Several limitations of this study are worth noting. First, the cohort size was relatively small considering that the study was conducted at a single institution. Second, given that MR imaging could not accurately evaluate low-height tumors, only those with a histologic height of ≥ 4 mm were included in this study, which may have introduced a selection bias. Third, given that the cBCCs in this study were mostly nodular cBCCs (13/14), the features distinguishing cBCCs from cSCCs might not reflect characteristics of infiltrating cBCCs. Fourth, owing to the retrospective nature of this study, only five patients had undergone contrast-enhanced MR imaging. Among these five patients with tumors (three cBCCs and two cSCCs), relatively homogeneous enhancement was observed. In addition, peritumoral fat enhancement was observed only in tumors with peritumoral fat stranding on fat-suppressed T2-weighted images. Therefore, we presume that contrast-enhanced MR imaging has limited effectiveness for the differentiation between cBCCs and cSCCs. Fifth, according to NCCN guideline, imaging studies should be performed when extensive disease, such as bone involvement, perineural invasion, or deep soft tissue involvement, is suspected. As clinical diagnosis is routinely confirmed by biopsy, imaging-based differentiation is usually not required. This is the first study to reveal the differences in MR features between skin cancers; therefore, the present study may give provide recognition to the supplementary role of MR imaging in the differentiation of skin cancers.
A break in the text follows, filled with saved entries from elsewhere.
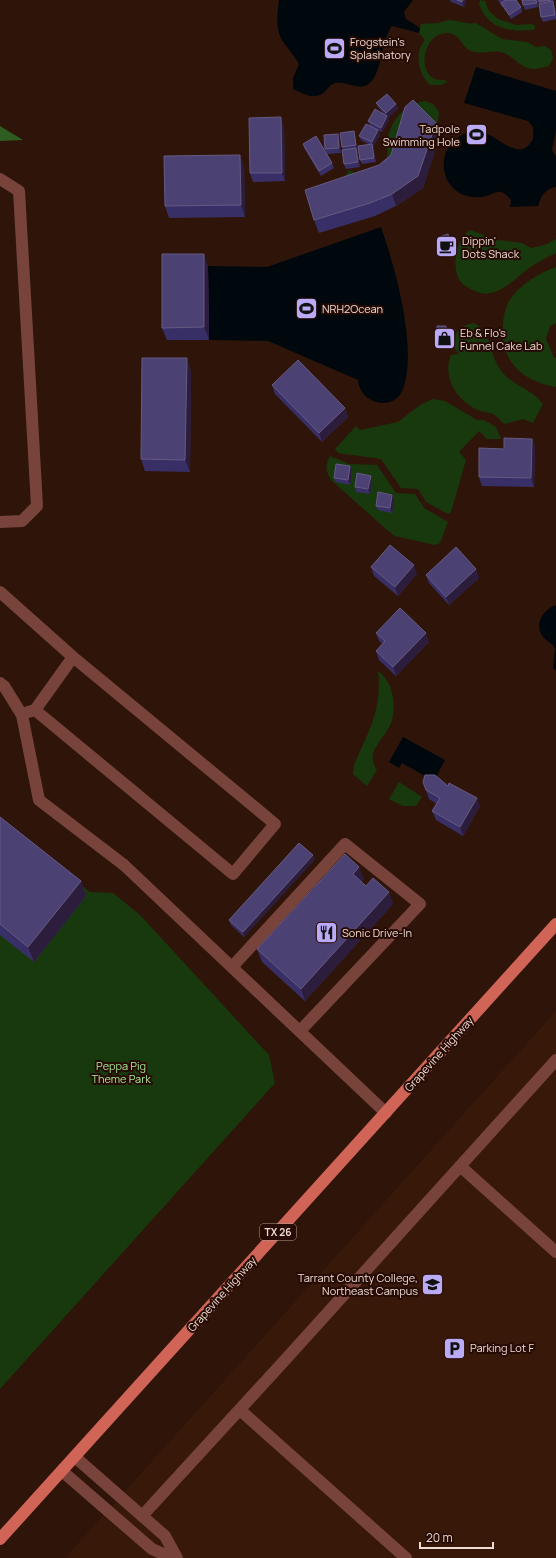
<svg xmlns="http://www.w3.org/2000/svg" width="556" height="1558" font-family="Manrope,sans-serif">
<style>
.built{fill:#381809}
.green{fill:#18390d}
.forest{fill:#2f5c20}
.water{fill:#01080d}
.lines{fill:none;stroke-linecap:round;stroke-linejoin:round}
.lane{stroke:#77433b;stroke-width:12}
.street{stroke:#77433b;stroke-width:12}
.primary{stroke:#d06557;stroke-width:12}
.wall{fill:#392f67}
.shaded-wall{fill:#2d1d3d}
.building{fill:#4c4173;stroke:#665a82}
.labels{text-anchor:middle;stroke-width:4;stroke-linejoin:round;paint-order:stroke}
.shield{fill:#250b03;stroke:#b29d95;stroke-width:1}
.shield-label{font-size:10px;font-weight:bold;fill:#eedbd3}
.poi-label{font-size:11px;fill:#eedbd3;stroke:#250b03;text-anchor:start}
.street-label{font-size:11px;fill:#eedbd3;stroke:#250b03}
.park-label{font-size:11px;fill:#a5e892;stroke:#250b03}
</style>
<rect width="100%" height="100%" fill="#2f1509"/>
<path class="built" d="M556 1011V1558H65Z"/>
<path class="green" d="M480 0 485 1 489 11 498 19 516 25 532 24 535 26V28L533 30C509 32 488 29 479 4Z
M448 20C458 20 467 25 476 23L502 39 527 42 536 47 545 46 551 50 553 58 549 66C544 67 538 69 533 69 521 69 513 55 501 52 491 50 481 55 471 51 461 47 460 33 447 33 420 33 415 84 445 80L447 82 441 85H430C418 73 414 53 425 40L419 33 421 24 438 23Z
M425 101 433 104 439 112 438 122 433 128 417 112C400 129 405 163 387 175 375 183 356 186 343 191L337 189 349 170C363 179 382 173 387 157 388 152 387 146 387 141 391 120 404 104 425 101Z
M470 230 498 240 522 243 531 248 545 245 556 239V253C548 257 539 261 532 266 518 275 507 290 490 293 485 295 480 293 475 291 470 289 464 286 460 281 451 267 456 239 470 230Z
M556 267V323L550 326 546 339 554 358H556V387C523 382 499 360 503 325 503 317 506 307 509 301 519 285 539 273 556 267Z
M474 323C492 333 489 350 498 366 508 385 532 388 543 404L533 423 523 419 504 424C501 421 497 416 493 414 488 412 482 412 478 410 457 401 442 377 451 355L459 354 453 346C454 332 459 326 474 323Z
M433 399 445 401 477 420H484L496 427 501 439H487L479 431 459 452 466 460 451 512 448 514 426 502 418 489 401 488 381 459 338 453 335 449 356 426 360 430 398 422 420 405Z
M330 456 349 464 377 465 396 493 415 494 424 508 448 522 440 543 435 545 395 536 387 530 330 479C326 470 325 465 330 456Z
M378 671C393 681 396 704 392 720 387 738 363 751 377 770L367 786 353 774 354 765C369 730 382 711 378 671Z
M399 782 422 797 416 806H403L389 799Z
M0 821 90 892 113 893 140 915 269 1055 275 1083 0 1389Z"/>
<path class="forest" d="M0 126 23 140 0 141Z"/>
<path class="water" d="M279 0H413L404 12 406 19 420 28 419 33 392 26C380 42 383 76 367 85 356 91 342 78 331 85 328 87 326 92 322 94 312 99 303 94 293 89V78L299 64C294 56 289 50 284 43 275 31 277 14 279 0Z
M476 67 556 91V131L552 150 556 157V187C545 189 541 196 538 206L510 207 511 200C508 197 505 193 501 192 496 191 492 194 487 196 475 199 462 197 453 188 448 183 445 177 444 169 441 147 460 128 483 132 498 136 520 164 533 139V127L528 121 464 103Z
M381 227C395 267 418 348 403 389 395 412 360 405 358 380L268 341 209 340 208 266 267 267Z
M556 605V671L553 668 555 649C553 643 548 642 544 638 533 626 542 610 556 605Z
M403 737 445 760 434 781 402 763 399 768 389 762Z"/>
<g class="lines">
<path class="lane" d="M0 179 19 191 37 506 22 521 0 522
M0 592 73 657 275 824 233 874 35 710
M0 683 4 686 22 715 39 800 124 865 386 1113
M28 712 35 710 73 657
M232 967 345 844 420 904 300 1031
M460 1166 556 1252
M240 1410 406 1558
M142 1516 285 1360 556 1060"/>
<path class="street" d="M75 1457 165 1536 177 1558
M62 1471 152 1549 172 1558"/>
<path class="primary" d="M0 1539 556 924"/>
</g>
<path class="wall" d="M450 0H466L464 7 451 2Z
M498 0H516L521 7 522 12 511 19 503 6 502 7Z
M537 0 538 7 525 10 523 5Z
M538 0H553L556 14V19L543 22 541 17Z
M376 103 396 104 398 109 388 118 389 120 382 132 370 126 368 121 384 114 378 107Z
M284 126 285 181 253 182 250 173Z
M378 130 380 135 373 147 376 162 362 164 360 160 368 144 361 140 359 136Z
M354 131 355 136 357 150 360 167 346 169 344 164 343 150 342 147Z
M338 134 339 139 341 153 327 154 325 149Z
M440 135 423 188 396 206 375 216 319 233 314 220 379 165Z
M303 144 332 163 334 168 321 176 304 148Z
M244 167 245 217 169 218 165 206Z
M448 234 454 253 445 256 444 252Z
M208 266 209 340H167L162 328Z
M446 326 448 330 449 347H440L438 342Z
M191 371 190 472 145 471 141 459Z
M272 385 345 408 348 417 322 442 275 394Z
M532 439 535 448 534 487 482 486 479 477 504 449Z
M352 471 350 485 336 482 334 478Z
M372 480 370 494 356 492 355 487Z
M394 499 392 513 378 510 376 506Z
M371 567 417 574 398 596 374 576Z
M476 569 479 578 449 605 429 583 426 575Z
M376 633 429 642 396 676 379 660 376 651 383 644 379 641Z
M423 782 448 786 480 806 463 836 436 820 432 811 437 804 429 799Z
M0 817 81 881 86 896 34 962 0 935Z
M315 859 244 937 231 925 229 920Z
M364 879 361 882 366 886 389 892 393 904 305 1001 262 962 257 949Z"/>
<path class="shaded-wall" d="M463 0H466L464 7 462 2Z
M396 104 398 109 388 118 389 120 382 132 381 128 387 116 386 113Z
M281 117 284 126 285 181 282 173Z
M436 123 440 135 423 188 396 206 392 194Z
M378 130 380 135 373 147 372 142Z
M338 134 339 139 341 153 339 148Z
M372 144 373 148 376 162 374 158Z
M356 148 358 153 360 167 358 162Z
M240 155 244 167 245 217 241 205Z
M204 254 208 266 209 340 204 327Z
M446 326 448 330 449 347 447 342Z
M187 358 191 371 190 472 185 460Z
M345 408 348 417 322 442 319 433Z
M532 439 535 448 534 487 531 478Z
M350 466 352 471 350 485 348 480Z
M371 476 372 480 370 494 368 489Z
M392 495 394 499 392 513 390 508Z
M414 565 417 574 398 596 395 587Z
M476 569 479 578 449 605 446 597Z
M426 633 429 642 396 676 393 667Z
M477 798 480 806 463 836 460 827Z
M313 855 315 859 244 937 243 932Z
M359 867 364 879 357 887 353 874Z
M81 881 86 896 34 962 28 947Z
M389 892 393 904 305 1001 301 989Z"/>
<path class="building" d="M457 0H463L462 2Z
M506 0H516L521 7 509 15 501 3Z
M522 0H536L537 3 523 5Z
M538 0H551L539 2Z
M553 1 555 15 541 17 539 4Z
M387 94 396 104 386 113 376 103Z
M413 100 436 123 418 176 392 194 370 203 314 220 305 190 379 165 391 155 405 107Z
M375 109 387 116 381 128 368 121Z
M281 117 282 173H250L249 118Z
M366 124 378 130 372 142 359 136Z
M354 131 356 145 342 147 340 133Z
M338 134 339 148 325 149 324 135Z
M316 136 332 163 319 171 303 144Z
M372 144 374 158 360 160 358 146Z
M356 148 358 162 344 164 342 150Z
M240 155 241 205 165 206 164 156Z
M448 234 453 249 444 252 439 237Z
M162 254H204V327L162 328Z
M437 326H446L447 342H438Z
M142 358H187L185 460 141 459Z
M298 360 345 408 319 433 272 385Z
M504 438 532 439 531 478 479 477V448L504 449Z
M336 464 350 466 348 480 334 478Z
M357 473 371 476 368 489 355 487Z
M378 492 392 495 390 508 376 506Z
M390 545 414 565 395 587 371 567Z
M456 547 476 569 446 597 426 575Z
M400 608 426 633 393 667 376 651 385 641 376 633Z
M425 775H435L448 786 449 783 477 798 460 827 432 811 440 798 426 790 423 782Z
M0 817 81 881 28 947 0 924Z
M299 843 313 855 243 932 229 920Z
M345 854 359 867 353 874 366 886 373 878 389 892 301 989 257 949Z"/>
<defs>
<symbol id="stadium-square" viewBox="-11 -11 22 22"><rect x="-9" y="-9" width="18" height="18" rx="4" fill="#baaaf7" stroke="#250b03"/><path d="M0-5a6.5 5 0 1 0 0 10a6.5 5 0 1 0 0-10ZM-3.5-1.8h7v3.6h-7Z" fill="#111"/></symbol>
<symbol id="cafe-square" viewBox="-11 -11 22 22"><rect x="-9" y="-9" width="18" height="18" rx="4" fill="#baaaf7" stroke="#250b03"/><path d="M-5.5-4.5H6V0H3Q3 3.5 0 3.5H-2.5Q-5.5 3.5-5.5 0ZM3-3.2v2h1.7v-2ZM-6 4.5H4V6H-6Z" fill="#111"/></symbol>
<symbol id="shop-square" viewBox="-11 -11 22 22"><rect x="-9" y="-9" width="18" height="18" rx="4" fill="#baaaf7" stroke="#250b03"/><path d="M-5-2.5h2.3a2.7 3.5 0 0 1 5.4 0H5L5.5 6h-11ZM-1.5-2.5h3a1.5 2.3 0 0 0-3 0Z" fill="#111"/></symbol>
<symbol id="restaurant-square" viewBox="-11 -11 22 22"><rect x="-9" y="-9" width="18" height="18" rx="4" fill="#baaaf7" stroke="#250b03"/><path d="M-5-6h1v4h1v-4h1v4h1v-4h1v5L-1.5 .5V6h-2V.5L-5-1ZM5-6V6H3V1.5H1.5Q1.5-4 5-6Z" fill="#111"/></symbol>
<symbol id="university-square" viewBox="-11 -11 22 22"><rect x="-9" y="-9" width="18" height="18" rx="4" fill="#baaaf7" stroke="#250b03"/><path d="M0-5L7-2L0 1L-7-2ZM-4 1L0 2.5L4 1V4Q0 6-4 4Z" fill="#111"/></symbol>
<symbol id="parking-square" viewBox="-11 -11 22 22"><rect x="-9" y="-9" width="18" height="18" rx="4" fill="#baaaf7" stroke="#250b03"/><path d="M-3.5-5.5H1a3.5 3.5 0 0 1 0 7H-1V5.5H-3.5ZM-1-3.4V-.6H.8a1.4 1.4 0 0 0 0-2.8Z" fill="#111"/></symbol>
</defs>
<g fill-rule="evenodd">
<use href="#stadium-square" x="322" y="36" width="25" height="25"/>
<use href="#stadium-square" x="464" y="122" width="25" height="25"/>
<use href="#cafe-square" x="434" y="234" width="25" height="25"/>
<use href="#stadium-square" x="294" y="296" width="25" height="25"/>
<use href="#shop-square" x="432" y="326" width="25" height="25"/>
<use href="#restaurant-square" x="314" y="920" width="25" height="25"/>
<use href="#university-square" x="420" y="1272" width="25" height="25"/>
<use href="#parking-square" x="442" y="1336" width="25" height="25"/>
</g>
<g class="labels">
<rect class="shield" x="260" y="1224" width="36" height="16" rx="3"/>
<g class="shield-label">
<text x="278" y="1236">TX 26</text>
</g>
<g class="poi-label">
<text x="350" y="46">Frogstein's<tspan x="350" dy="13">Splashatory</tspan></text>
<text x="460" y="133" text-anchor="end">Tadpole<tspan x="460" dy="13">Swimming Hole</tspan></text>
<text x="462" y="245">Dippin'<tspan x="462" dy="13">Dots Shack</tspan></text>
<text x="322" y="313">NRH2Ocean</text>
<text x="460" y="337">Eb &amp; Flo's<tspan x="460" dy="13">Funnel Cake Lab</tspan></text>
<text x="342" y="937">Sonic Drive-In</text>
<text x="418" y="1282" text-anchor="end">Tarrant County College,<tspan x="418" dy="13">Northeast Campus</tspan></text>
<text x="470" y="1352">Parking Lot F</text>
</g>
<g class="street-label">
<text transform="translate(439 1054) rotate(-48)" y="4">Grapevine Highway</text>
<text transform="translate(222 1294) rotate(-48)" y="4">Grapevine Highway</text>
</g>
<g class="park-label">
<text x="121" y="1070">Peppa Pig<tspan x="121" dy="13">Theme Park</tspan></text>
</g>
</g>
<path d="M420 1542v6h73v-6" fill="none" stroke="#eedbd3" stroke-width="2"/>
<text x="426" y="1542" font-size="12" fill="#eedbd3" stroke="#250b03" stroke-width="3" paint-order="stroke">20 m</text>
</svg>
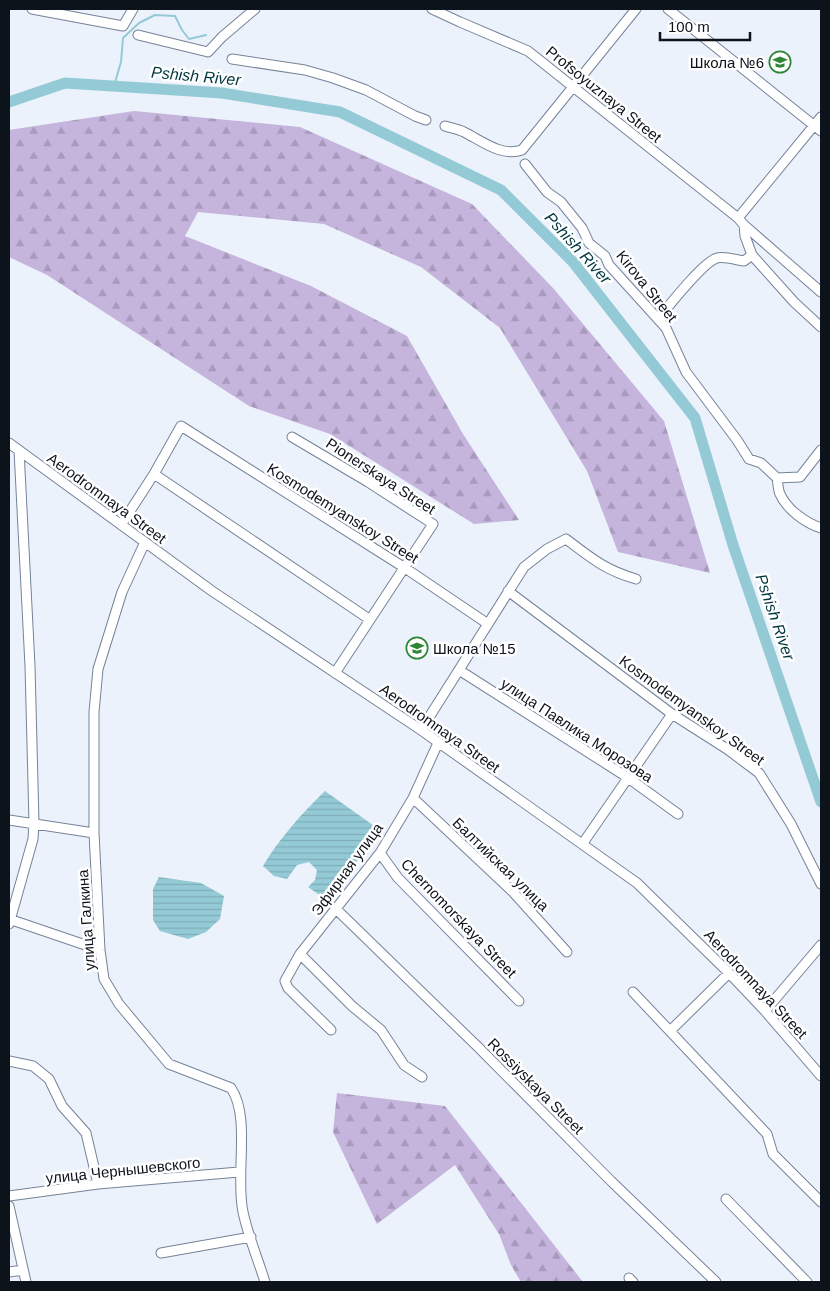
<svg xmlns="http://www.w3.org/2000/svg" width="830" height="1291" viewBox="0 0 830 1291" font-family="Helvetica,sans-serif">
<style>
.forest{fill:url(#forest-firs)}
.water{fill:url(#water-rules)}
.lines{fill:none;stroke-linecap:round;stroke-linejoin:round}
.stream{stroke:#94cad6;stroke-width:2}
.river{stroke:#94cad6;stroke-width:11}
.minor-casing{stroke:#758399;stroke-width:11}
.minor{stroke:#fff;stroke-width:9}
.labels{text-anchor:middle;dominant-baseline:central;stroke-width:5;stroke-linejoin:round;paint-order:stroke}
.poi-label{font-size:15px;fill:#0d131b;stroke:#fff;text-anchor:end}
.street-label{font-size:15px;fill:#0d131b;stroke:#fff}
.water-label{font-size:16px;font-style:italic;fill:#00363f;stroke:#fff}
</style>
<defs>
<pattern id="forest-firs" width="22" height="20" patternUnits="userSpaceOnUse" patternTransform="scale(1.25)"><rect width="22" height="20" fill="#c5b4dc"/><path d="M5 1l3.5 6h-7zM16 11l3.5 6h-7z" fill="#a89abc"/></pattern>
<pattern id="water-rules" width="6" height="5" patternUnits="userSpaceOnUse" patternTransform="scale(1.25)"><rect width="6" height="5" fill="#94cad6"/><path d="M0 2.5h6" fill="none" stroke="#7eadb7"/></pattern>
</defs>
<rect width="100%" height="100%" fill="#ecf2fc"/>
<path class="forest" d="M 134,111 L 300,127 L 472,204 L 553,288 L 664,421 L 710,573 L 618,552 L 587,471 L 500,328 L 421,267 L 324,224 L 198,212 L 185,236 L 311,286 L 407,336 L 463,434 L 519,520 L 474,524 L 330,434 L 249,406 L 47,275 L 9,257 L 9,130 Z
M 337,1093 L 445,1106 L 583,1282 L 521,1282 L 511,1265 L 499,1234 L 455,1165 L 377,1224 L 333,1132 Z"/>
<path class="water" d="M 325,791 L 377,828 L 341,887 L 327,894 L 318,894 L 308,887 L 315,880 L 317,870 L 309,862 L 297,865 L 287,879 L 274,876 L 263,866 C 278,840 303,812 325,791 Z
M 159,877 L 201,883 L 224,896 L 220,919 L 206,932 L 188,939 L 160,931 L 153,920 L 153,889 Z"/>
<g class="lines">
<path class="stream" d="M 114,86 L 121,62 L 123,38 L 139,23 L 155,15 L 175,16 L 182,30 L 189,39 L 206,35"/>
<path class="river" d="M 9,102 L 65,83 L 222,93 L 340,112 L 501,190 L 573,262 L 695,418 L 733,545 L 821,802"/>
<g class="minor-casing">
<path id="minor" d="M 32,9 L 123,26 L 133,9
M 432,9 L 460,22 L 528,51 L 738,218 L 744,225 L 821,292
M 668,9 L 821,131
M 138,35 L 208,52 L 222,37 L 255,9
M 232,59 L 305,70 L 333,78 L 366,90 L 415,116 L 426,120
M 445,126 C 451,128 458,129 464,132 C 482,141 501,157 522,150 L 636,9
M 525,164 L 547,192 L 561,202 L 582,228 L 589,243 L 605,256 L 609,265 L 666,328 L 686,372 L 737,440 L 749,459 L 761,463 L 777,478
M 738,218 L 821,117
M 744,225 L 745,236 L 752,255 L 794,302 L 821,327
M 658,319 C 668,307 703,262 717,258 C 725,256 736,260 744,261 L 752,255
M 292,437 L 368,482 L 433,524 L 335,673
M 9,443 L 212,591 L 421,730 L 637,883 L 729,973 L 765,1011 L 821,1076
M 821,450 L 800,477 L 777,478 C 778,483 778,490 780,494 C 787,510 806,523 821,528
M 154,474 L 369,619
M 121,525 L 154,474 L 181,426 L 405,568 L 488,624
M 145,542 L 122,592 L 98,669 L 94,712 L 94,833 L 100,950 L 104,979 L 119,1004 L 169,1064 L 231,1088 C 251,1117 235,1176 243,1212 C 248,1236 258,1259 265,1282
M 508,591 L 672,714 L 727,749 L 759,773 L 791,824 L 821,884
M 459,670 L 627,777 L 678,814
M 421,730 L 524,567 L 547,549 L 566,539 C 591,558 605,570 636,579
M 413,798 L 513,892 L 567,952
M 9,820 L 94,833
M 583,843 L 672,714
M 380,853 L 398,878 L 519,1001
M 336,909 L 478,1047 L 611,1181 L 716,1282
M 9,919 L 100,950
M 9,924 L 33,839 L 34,823 L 30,666 L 19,450
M 300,954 L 352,1006 L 381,1030 L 404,1065 L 422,1077
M 633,992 L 767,1134 L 773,1154 L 821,1202
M 765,1011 L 821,945
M 331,1030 L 288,988 L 285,981 L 300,954 L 380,853 L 413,798 L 438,743
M 671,1030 L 729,973
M 9,1061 L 33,1066 L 49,1079 L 62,1106 L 86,1133 L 98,1184
M 9,1196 L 98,1184 L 239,1172
M 726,1199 L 807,1282
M 9,1206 L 26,1282
M 161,1253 L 251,1237
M 9,1272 L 23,1270
M 629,1278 L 633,1282"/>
</g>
<use href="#minor" class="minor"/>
</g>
<defs>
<g id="school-ring" transform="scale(1.125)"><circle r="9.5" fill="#fff" stroke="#2e8533" stroke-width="1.5"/><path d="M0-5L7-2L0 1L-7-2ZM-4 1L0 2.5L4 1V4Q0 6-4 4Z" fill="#2e8533"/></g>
</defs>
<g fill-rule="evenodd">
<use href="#school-ring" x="780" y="62"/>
<use href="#school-ring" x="417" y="648"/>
</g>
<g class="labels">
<g class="poi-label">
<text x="764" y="62">Школа №6</text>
<text x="433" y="648" text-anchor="start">Школа №15</text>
</g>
<g class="street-label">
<text transform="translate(604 94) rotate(39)">Profsoyuznaya Street</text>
<text transform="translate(647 286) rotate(51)">Kirova Street</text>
<text transform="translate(381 476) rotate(33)">Pionerskaya Street</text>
<text transform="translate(107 498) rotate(36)">Aerodromnaya Street</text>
<text transform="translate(343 513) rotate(32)">Kosmodemyanskoy Street</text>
<text transform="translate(692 710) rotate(36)">Kosmodemyanskoy Street</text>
<text transform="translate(440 728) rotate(35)">Aerodromnaya Street</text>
<text transform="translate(577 730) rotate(33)">улица Павлика Морозова</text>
<text transform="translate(501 864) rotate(44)">Балтийская улица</text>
<text transform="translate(347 869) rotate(-54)">Эфирная улица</text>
<text transform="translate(459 918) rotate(46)">Chernomorskaya Street</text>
<text transform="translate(86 920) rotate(-94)">улица Галкина</text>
<text transform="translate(756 984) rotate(47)">Aerodromnaya Street</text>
<text transform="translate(536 1086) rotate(45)">Rossiyskaya Street</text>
<text transform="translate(123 1170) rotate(-6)">улица Чернышевского</text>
</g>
<g class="water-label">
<text transform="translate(196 76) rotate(5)">Pshish River</text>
<text transform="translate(578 248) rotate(48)">Pshish River</text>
<text transform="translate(775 617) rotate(71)">Pshish River</text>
</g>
</g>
<rect width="830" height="1291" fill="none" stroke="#0d131b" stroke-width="20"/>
<path d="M660 32v8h90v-8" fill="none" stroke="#0d131b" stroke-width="2.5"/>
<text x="668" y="32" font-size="15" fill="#0d131b" stroke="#ffffff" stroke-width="4" paint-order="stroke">100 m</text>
</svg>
In conclusion, cBCCs predominantly occurred on the nose with intratumoral T2-hyperintense foci corresponding to cystic cavities filled with mucinous contents within cBCCs, an MR imaging finding of intratumoral T2-hyperintense foci that may be characteristic. Meanwhile, characteristic MR imaging findings for cSCCs included a flattened configuration, superficial ulcer formation, protrusion into subcutaneous tissue, ill-demarcated deep tumor margins, and peritumoral fat stranding, which correspond to the aggressive and invasive nature of these tumors. We emphasize that this is the first study that compared the MR imaging findings of the most common skin cancers, in an era of growing prevalence of skin cancers, as well as an ageing population.